The survey found that 32% of businesses have been approached by other states, with North Carolina, South Carolina, and Florida the most aggressive suitors.
While just 8% of survey respondents say they plan to relocate outside Connecticut, 20% of companies are considering moving significant production to other states within the next five years.
BlumShapiro's Kask says the firm is seeing a number of its business clients expanding in other states.
"Is that due to the economic conditions in Connecticut or business opportunities?" Kask asked.
"I really don't know the answer.
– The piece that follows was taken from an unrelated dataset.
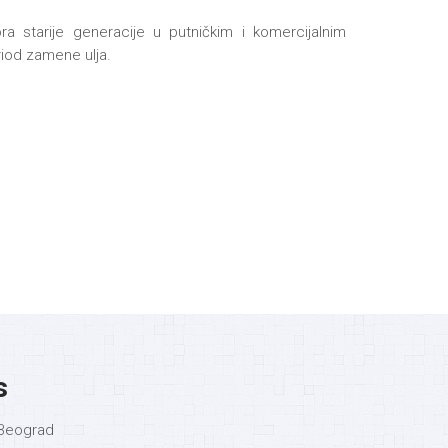
a starije generacije u putničkim i komercijalnim
riod zamene ulja.
s
i Beograd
Probably a little bit of both."
Sixty-nine percent of survey respondents say up to 15% of their workforce will retire in the next two to five years.
Finding and retaining replacements, particularly younger workers, poses a significant challenge.
"We're down in the colleges at a much earlier stage, we have leadership training programs, a very robust internship program—most of those folks we're offering jobs to while they still have a year or two left at school," said BlumShapiro's Kask.
Connecticut's cities are in trouble and we have to do something about that.
Santa called for the state to ease costly licensing restrictions to help businesses train and retain skilled workers, adding that the state's urban centers are key for drawing young workers.
"Connecticut's biggest challenge with attracting and keeping young workers is its cities," he said.
"Connecticut's cities are in trouble and we have to do something about that."
All three CEOs remain committed to Connecticut.
Santa said Connecticut must take better advantage of the state's "tremendous resources."
Kask said BlumShapiro remains "bullish on Connecticut."
"We have a great location between New York and Boston," he said.
"The quality of our workforce is outstanding, we're world-class in education, and our quality of life is good."
Lee says Connecticut "should be so much better and we can be so much better."
"We have huge horsepower in Connecticut and if we harness that horsepower we can beat anybody," he said.